Collected data:
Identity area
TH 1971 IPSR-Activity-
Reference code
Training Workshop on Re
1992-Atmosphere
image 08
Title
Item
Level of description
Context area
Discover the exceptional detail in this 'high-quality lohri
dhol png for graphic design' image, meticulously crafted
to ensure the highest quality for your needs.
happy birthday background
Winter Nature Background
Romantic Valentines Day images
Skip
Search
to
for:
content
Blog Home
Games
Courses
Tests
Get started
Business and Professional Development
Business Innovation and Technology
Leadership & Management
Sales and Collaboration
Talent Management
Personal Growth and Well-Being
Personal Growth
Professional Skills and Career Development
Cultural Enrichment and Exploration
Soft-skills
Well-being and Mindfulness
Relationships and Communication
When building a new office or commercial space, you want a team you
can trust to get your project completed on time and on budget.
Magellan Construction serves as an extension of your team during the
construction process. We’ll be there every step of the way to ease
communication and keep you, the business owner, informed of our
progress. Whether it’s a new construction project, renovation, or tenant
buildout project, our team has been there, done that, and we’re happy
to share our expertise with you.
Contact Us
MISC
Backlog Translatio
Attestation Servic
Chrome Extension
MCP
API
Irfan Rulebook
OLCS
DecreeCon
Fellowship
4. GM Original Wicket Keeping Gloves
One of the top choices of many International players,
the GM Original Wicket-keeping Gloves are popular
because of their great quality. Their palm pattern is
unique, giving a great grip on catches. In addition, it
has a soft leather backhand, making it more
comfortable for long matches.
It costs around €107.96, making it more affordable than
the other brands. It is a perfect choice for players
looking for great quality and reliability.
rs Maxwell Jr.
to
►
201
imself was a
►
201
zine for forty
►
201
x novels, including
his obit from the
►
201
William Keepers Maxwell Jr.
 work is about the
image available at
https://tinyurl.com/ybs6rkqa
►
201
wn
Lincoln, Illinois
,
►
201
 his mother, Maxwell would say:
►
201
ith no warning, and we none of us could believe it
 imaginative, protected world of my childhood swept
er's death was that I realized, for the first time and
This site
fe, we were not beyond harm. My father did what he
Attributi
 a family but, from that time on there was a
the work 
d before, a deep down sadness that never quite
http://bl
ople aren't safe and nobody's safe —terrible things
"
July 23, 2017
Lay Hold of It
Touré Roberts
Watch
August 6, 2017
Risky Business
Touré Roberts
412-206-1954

WORK REQUEST:
Rename "Personal Growth" to "Self-Development" everywhere it occurs in the entries, and leave every other word unchanged.

SOLVED PROBLEM:
Identity area
TH 1971 IPSR-Activity-
Reference code
Training Workshop on Re
1992-Atmosphere
image 08
Title
Item
Level of description
Context area
Discover the exceptional detail in this 'high-quality lohri
dhol png for graphic design' image, meticulously crafted
to ensure the highest quality for your needs.
happy birthday background
Winter Nature Background
Romantic Valentines Day images
Skip
Search
to
for:
content
Blog Home
Games
Courses
Tests
Get started
Business and Professional Development
Business Innovation and Technology
Leadership & Management
Sales and Collaboration
Talent Management
Self-Development and Well-Being
Self-Development
Professional Skills and Career Development
Cultural Enrichment and Exploration
Soft-skills
Well-being and Mindfulness
Relationships and Communication
When building a new office or commercial space, you want a team you
can trust to get your project completed on time and on budget.
Magellan Construction serves as an extension of your team during the
construction process. We’ll be there every step of the way to ease
communication and keep you, the business owner, informed of our
progress. Whether it’s a new construction project, renovation, or tenant
buildout project, our team has been there, done that, and we’re happy
to share our expertise with you.
Contact Us
MISC
Backlog Translatio
Attestation Servic
Chrome Extension
MCP
API
Irfan Rulebook
OLCS
DecreeCon
Fellowship
4. GM Original Wicket Keeping Gloves
One of the top choices of many International players,
the GM Original Wicket-keeping Gloves are popular
because of their great quality. Their palm pattern is
unique, giving a great grip on catches. In addition, it
has a soft leather backhand, making it more
comfortable for long matches.
It costs around €107.96, making it more affordable than
the other brands. It is a perfect choice for players
looking for great quality and reliability.
rs Maxwell Jr.
to
►
201
imself was a
►
201
zine for forty
►
201
x novels, including
his obit from the
►
201
William Keepers Maxwell Jr.
 work is about the
image available at
https://tinyurl.com/ybs6rkqa
►
201
wn
Lincoln, Illinois
,
►
201
 his mother, Maxwell would say:
►
201
ith no warning, and we none of us could believe it
 imaginative, protected world of my childhood swept
er's death was that I realized, for the first time and
This site
fe, we were not beyond harm. My father did what he
Attributi
 a family but, from that time on there was a
the work 
d before, a deep down sadness that never quite
http://bl
ople aren't safe and nobody's safe —terrible things
"
July 23, 2017
Lay Hold of It
Touré Roberts
Watch
August 6, 2017
Risky Business
Touré Roberts
412-206-1954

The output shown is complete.